Intratumoral CpG, Local Radiation, and Oral Ibrutinib Combine to Produce Effective in Situ Vaccination in Patients with Low-Grade B-Cell Lymphoma

Introduction: Local treatment with intratumoral CpG (a toll-like receptor 9 agonist, SD-101) and low-dose radiation can elicit antitumor immune responses and global tumor reduction in patients with low-grade lymphoma (Frank, Cancer Discov, 2018). Ibrutinib compromises B-cell survival by inhibiting Bruton’s tyrosine kinase, but also modulates T-cells by inhibiting interleukin-2-inducible T-cell kinase. In a mouse model of lymphoma, ibrutinib plus intratumoral CpG was curative of systemic disease, an effect that was T-cell dependent (Sagiv-Barfi, Blood, 2015). Thus, we initiated a phase I/II clinical trial combining oral ibrutinib, intratumoral CpG and local low-dose radiation in adults with recurrent low-grade lymphoma (NCT02927964).

Methods: Enrolled patients received intratumoral injections of CpG (SD-101, 3mg) weekly for 5 doses, starting on the second day of a 2-day course of local radiation (4Gy total) to the same site. Daily oral ibrutinib (560mg) began on day 9. Treatment-emergent adverse events (AEs), ibrutinib dose modifications and adherence were recorded at every visit. Revised Lugano criteria (Cheson et al., JCO, 2014) were used to assess response to therapy, based on CT scans at 3, 6, 12, 18, and 24 months. Fine needle aspirates (FNAs) were obtained from CpG-injected and non-injected nodal tumor sites pre- and post-treatment and analyzed by flow cytometry and single-cell RNA sequencing (scRNAseq). When available, viably preserved tumor and peripheral blood cells were used for in vitro immune response assays.

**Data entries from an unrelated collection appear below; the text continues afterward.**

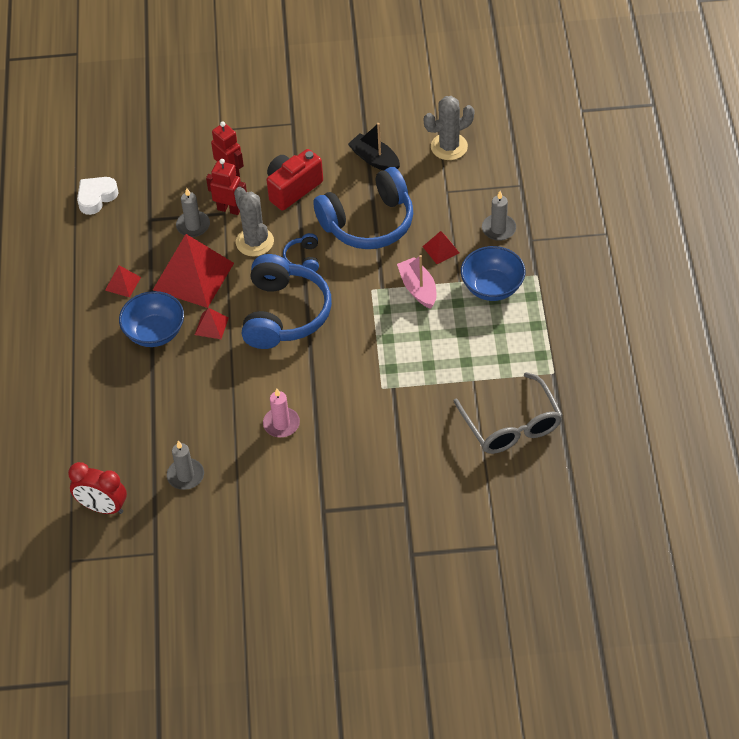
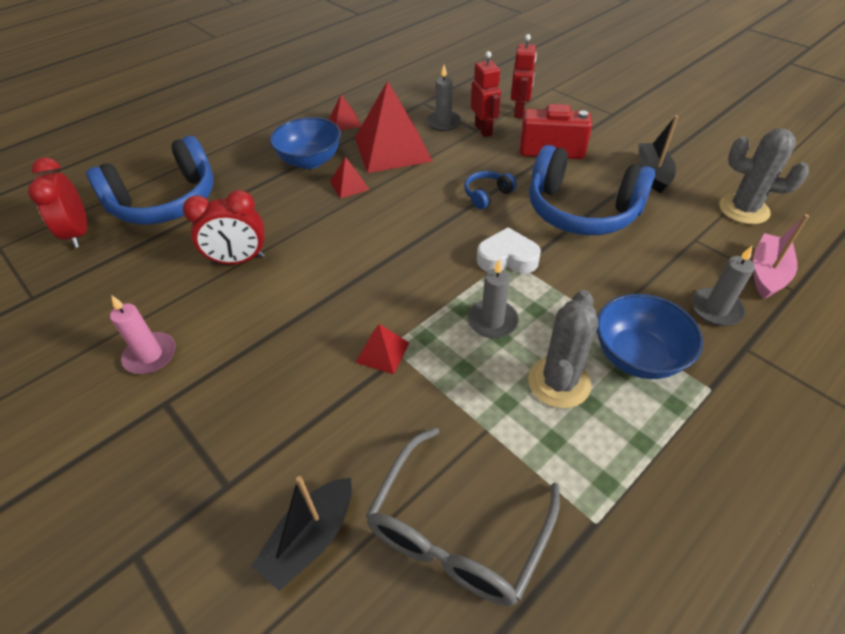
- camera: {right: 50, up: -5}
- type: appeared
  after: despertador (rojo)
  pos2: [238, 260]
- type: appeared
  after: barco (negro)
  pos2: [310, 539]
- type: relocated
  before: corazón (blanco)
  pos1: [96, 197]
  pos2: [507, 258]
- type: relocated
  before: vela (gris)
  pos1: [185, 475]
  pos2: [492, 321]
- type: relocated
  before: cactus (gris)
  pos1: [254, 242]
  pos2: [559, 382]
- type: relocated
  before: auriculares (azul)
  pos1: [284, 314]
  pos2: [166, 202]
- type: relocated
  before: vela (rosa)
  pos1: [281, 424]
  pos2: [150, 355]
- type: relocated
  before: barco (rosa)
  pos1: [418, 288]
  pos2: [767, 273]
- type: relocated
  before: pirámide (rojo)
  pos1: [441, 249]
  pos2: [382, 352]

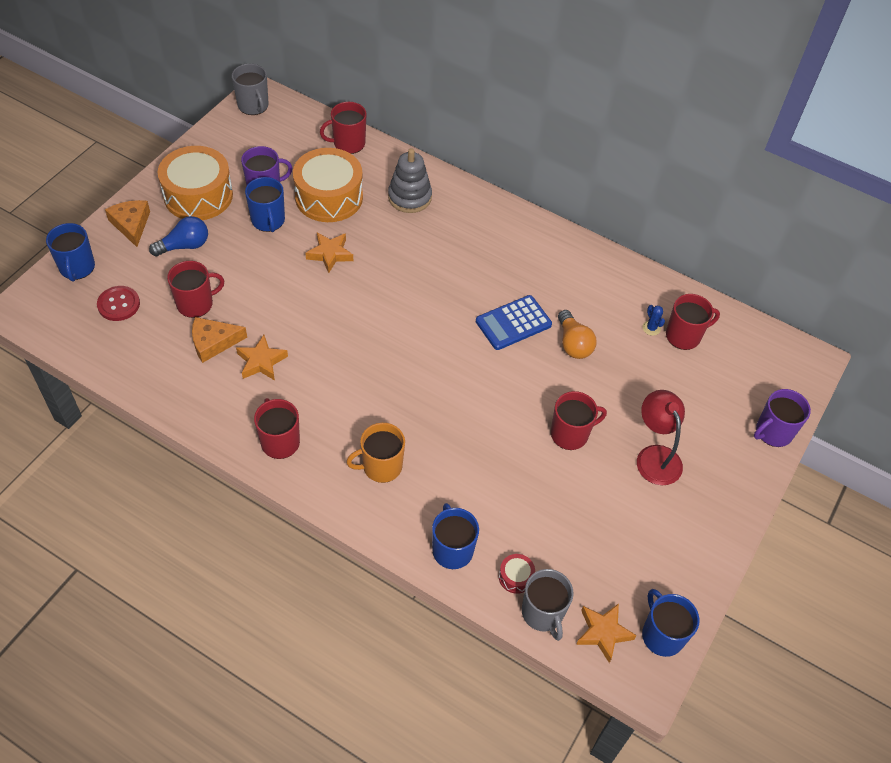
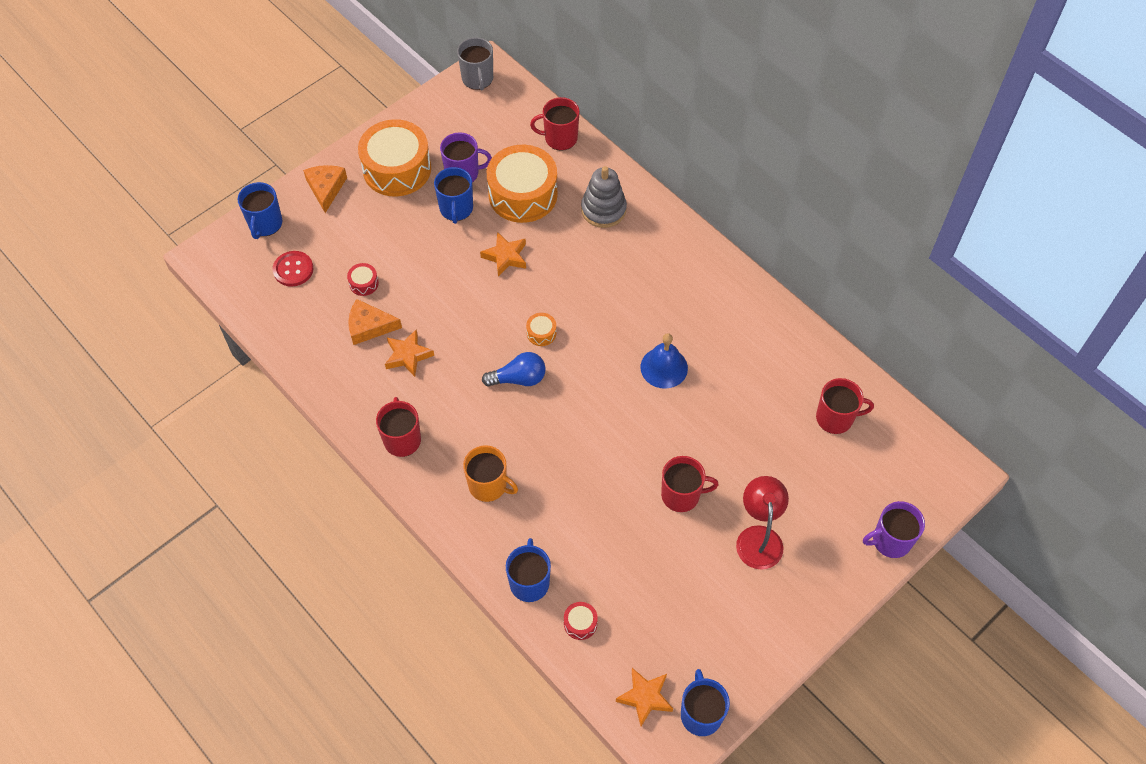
- camera: {right: 20, up: 5}
- type: missing
  before: taza (gris)
  pos1: [542, 613]
- type: missing
  before: bombilla (naranja)
  pos1: [573, 344]
- type: missing
  before: cactus (azul)
  pos1: [651, 328]
- type: appeared
  after: tambor (naranja)
  pos2: [541, 333]
- type: relocated
  before: bombilla (azul)
  pos1: [184, 246]
  pos2: [518, 378]
- type: exchanged
  before: taza (rojo)
  after: tambor (rojo)
  pos1: [196, 304]
  pos2: [364, 283]
- type: exchanged
  before: calculadora (azul)
  after: campana (azul)
  pos1: [513, 323]
  pos2: [664, 367]
- type: spun
  before: taza (naranja)
  pos1: [381, 466]
  pos2: [488, 485]
  turn: -150

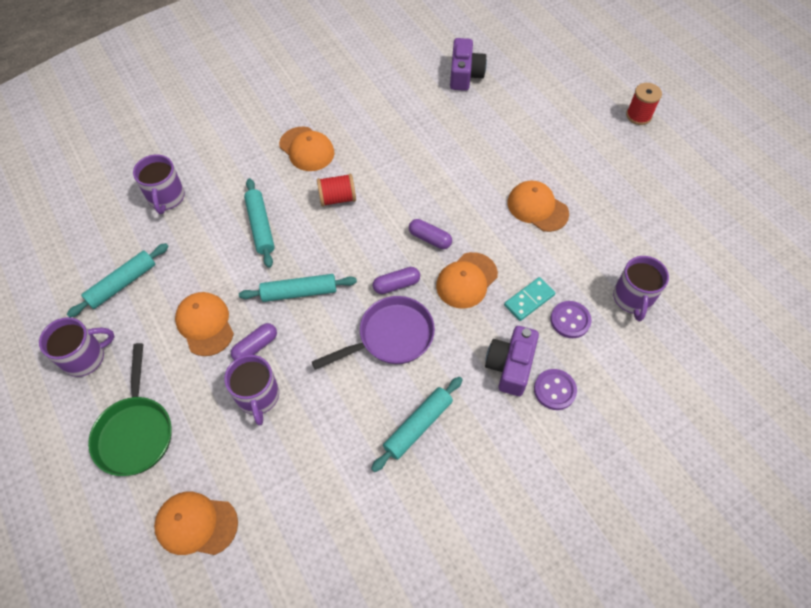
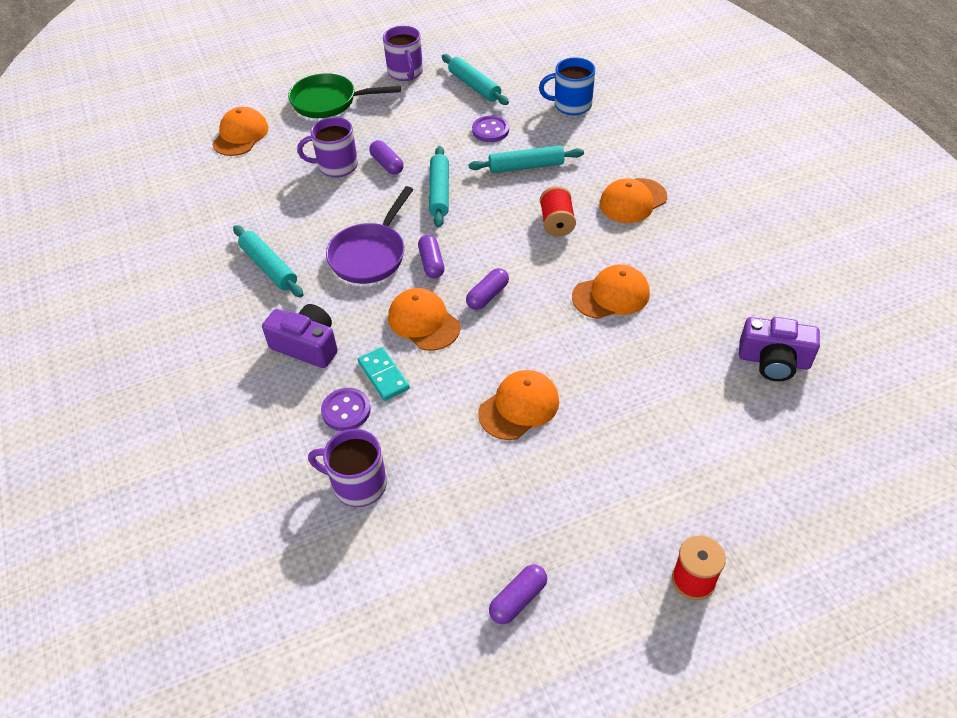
- camera: {right: 100, up: -10}
- type: appeared
  after: cápsula (morado)
  pos2: [518, 599]
- type: relocated
  before: gorra (naranja)
  pos1: [205, 324]
  pos2: [611, 295]
- type: relocated
  before: botón (morado)
  pos1: [554, 390]
  pos2: [490, 130]
- type: colour
  before: taza (morado)
  after: taza (azul)
  pos1: [166, 198]
  pos2: [571, 105]
- type: spun
  before: sartén (morado)
  pos1: [391, 337]
  pos2: [370, 255]
  turn: 45

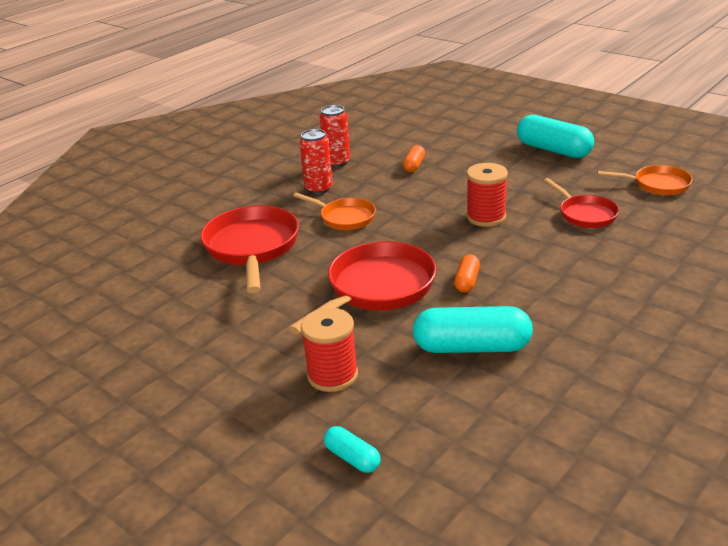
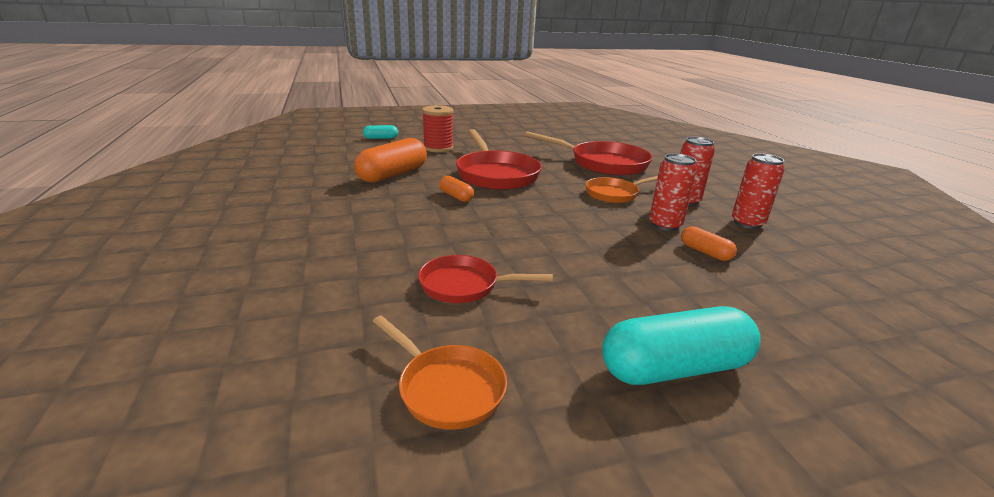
- camera: {right: 120, up: -5}
- type: missing
  before: carrete (rojo)
  pos1: [486, 217]
- type: appeared
  after: lata (rojo)
  pos2: [665, 225]
- type: colour
  before: cápsula (turquesa)
  after: cápsula (naranja)
  pos1: [472, 347]
  pos2: [393, 175]
- type: spun
  before: sartén (naranja)
  pos1: [657, 185]
  pos2: [446, 388]
  turn: -90

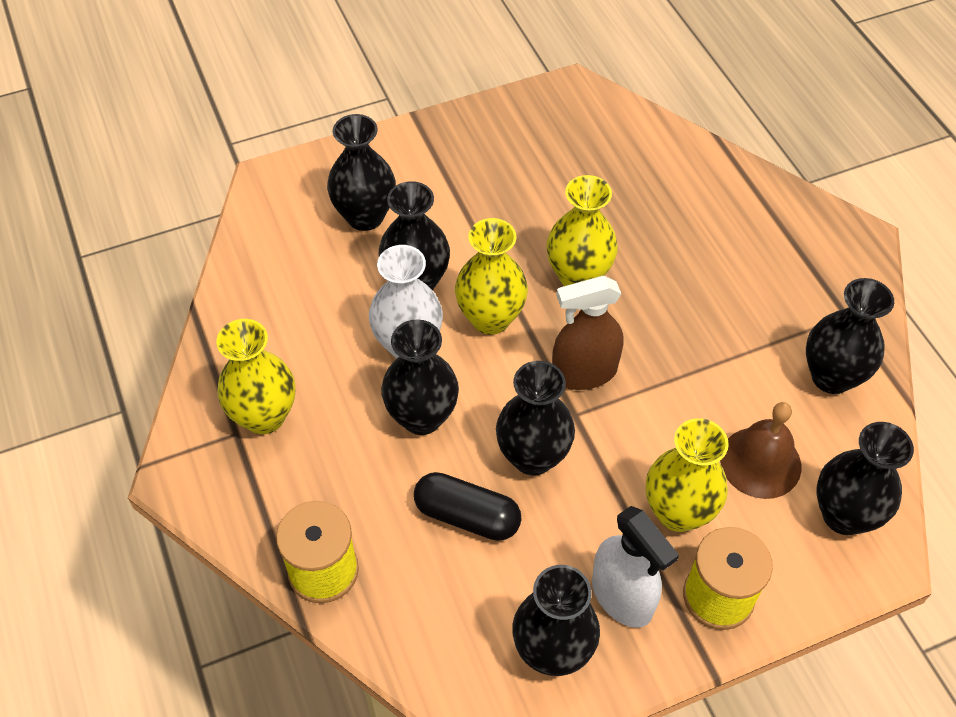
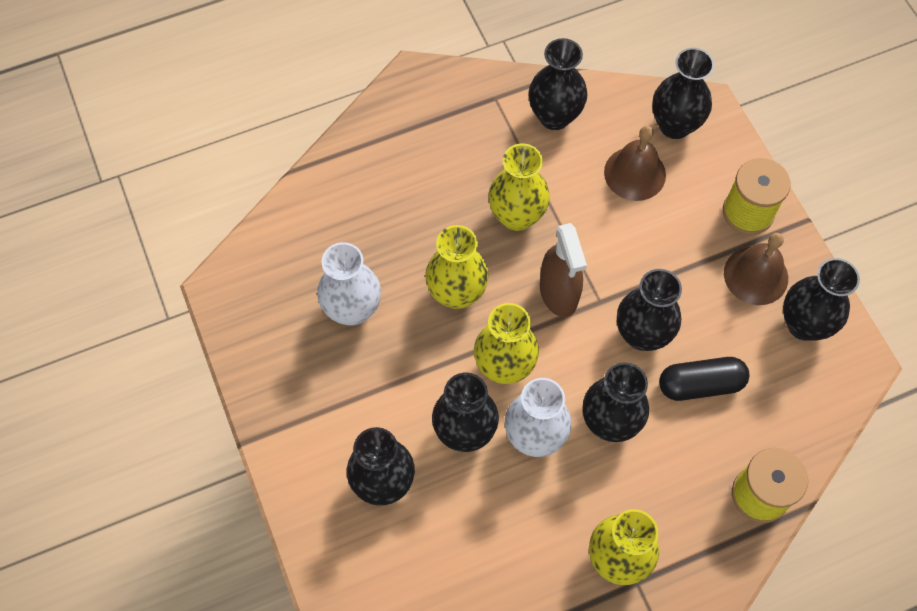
- camera: {right: -90, up: 10}
- type: appeared
  after: florero (blanco)
  pos2: [352, 309]
- type: relocated
  before: florero (amarillo)
  pos1: [678, 512]
  pos2: [517, 216]
- type: exchanged
  before: pulverizador (blanco)
  after: campana (marrón)
  pos1: [622, 597]
  pos2: [756, 275]
- type: spun
  before: cápsula (negro)
  pos1: [467, 516]
  pos2: [700, 385]
  turn: 60

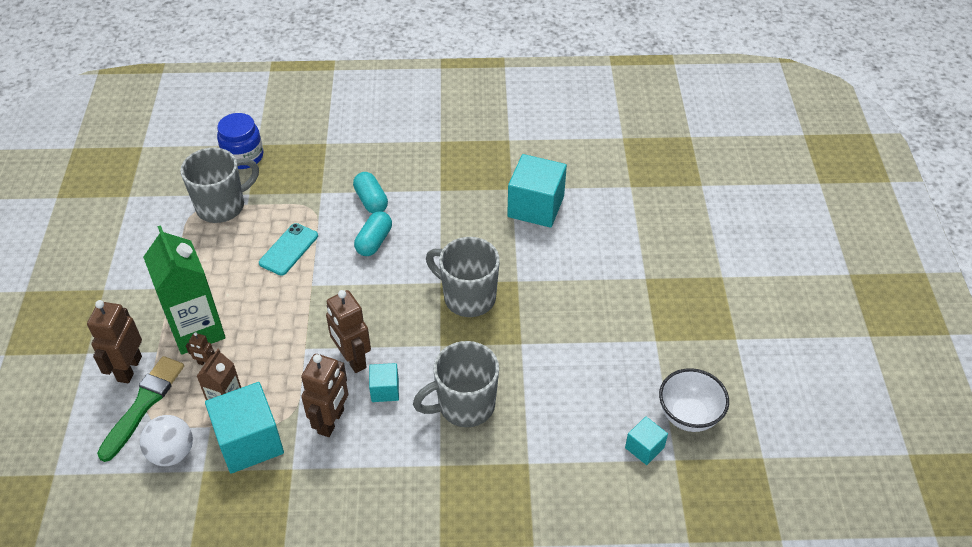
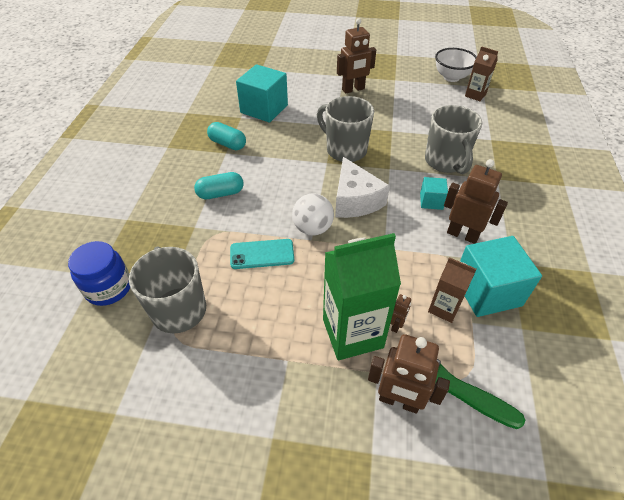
- camera: {right: -80, up: 0}
- type: appeared
  after: queso (blanco)
  pos2: [355, 200]
- type: relocated
  before: pelota (blanco)
  pos1: [172, 453]
  pos2: [313, 228]
- type: relocated
  before: robot (marrón)
  pos1: [352, 359]
  pos2: [353, 89]
- type: relocated
  before: cápsula (turquesa)
  pos1: [374, 241]
  pos2: [228, 144]
- type: exchanged
  before: cubo (turquesa)
  after: cartón de leche (marrón)
  pos1: [644, 448]
  pos2: [475, 95]
- type: spun
  before: móvil (turquesa)
  pos1: [289, 249]
  pos2: [262, 254]
  turn: -45
- type: spun
  before: taza (gris)
  pos1: [468, 297]
  pos2: [345, 150]
  turn: 90

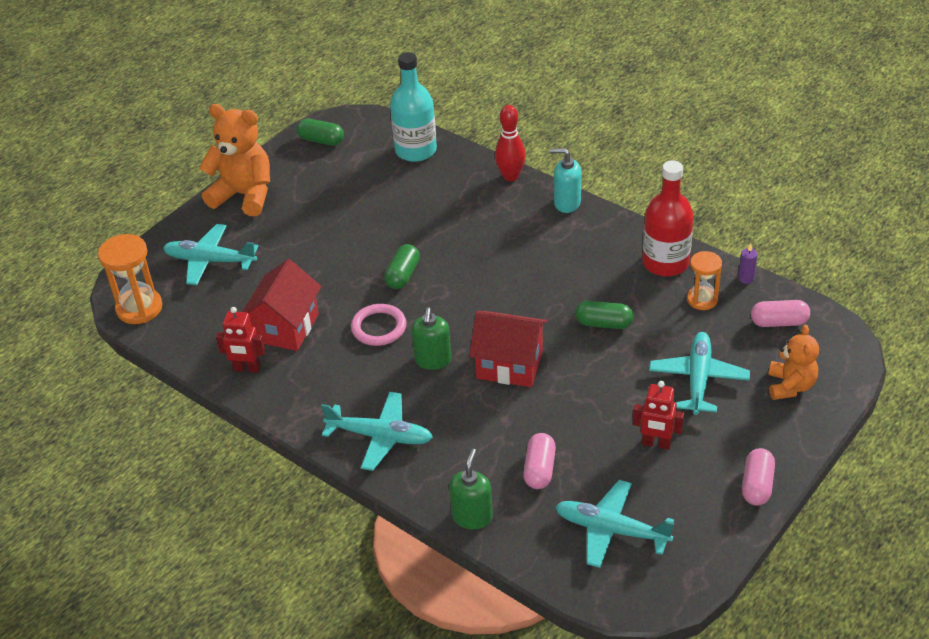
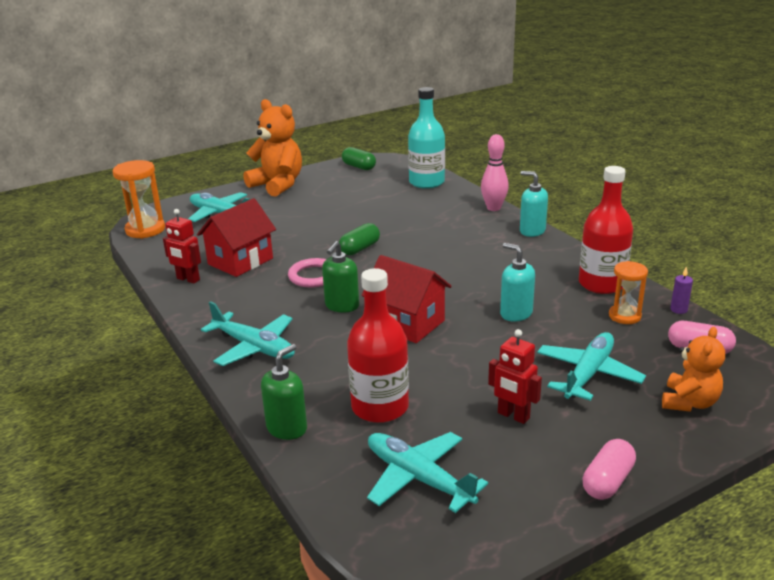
- camera: {right: 20, up: -15}
- type: exchanged
  before: cápsula (rosa)
  after: botella (rojo)
  pos1: [539, 469]
  pos2: [380, 407]
- type: exchanged
  before: cápsula (verde)
  after: dispensador de jabón (turquesa)
  pos1: [604, 324]
  pos2: [516, 313]
- type: colour
  before: bolo (rojo)
  after: bolo (rosa)
  pos1: [510, 176]
  pos2: [493, 208]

Results: As of July 16­, 2020, 18 patients had been treated, with a median follow-up of 12 months. Ten were male and 8 were female. All but one had a diagnosis of follicular lymphoma; one patient had marginal zone lymphoma. All were previously treated with an average of 2 prior lines of therapy. AEs were consistent with known effects of ibrutinib (including diarrhea and rash) and of CpG (including fever and flu-like reaction) with no unexpected AEs to suggest synergistic toxicity. There were no grade 4 or 5 events. AEs led to ibrutinib dose reduction or discontinuation in 2 patients and dose interruption in 6 patients. At the time of analysis, 9 of 18 evaluable patients had achieved a partial response (50% ORR) and 12 of 18 patients experienced at least a 30% reduction in the distant uninjected lesions (Figure 1A). Most responses have been maintained for at least 6 months, many longer (Figure 1B). Flow cytometry revealed decreased T follicular helper cells and increased CD4 and/or CD8 effector T-cells, CD137+ activated T-cells, and NK cells in CpG-injected tumors. Abscopal immune effects in distant non-injected lesions included an increase in Granzyme B+ CD8 T-cells, most prominent after the addition of ibrutinib. scRNAseq data showed significant transcriptional shifts in tumor cells and in tumor-infiltrating T-cells, including signatures of interferon response and T cell activation and cytotoxicity. Finally, in vitro assays showed tumor-specific immune responses in peripheral blood T-cells of all 6 evaluable patients tested thus far.

Conclusion: Early data suggest that the combination of oral ibrutinib, intratumoral CpG, and local low-dose radiation is safe and can generate systemic antitumor immune responses and systemic tumor shrinkage in low-grade lymphoma.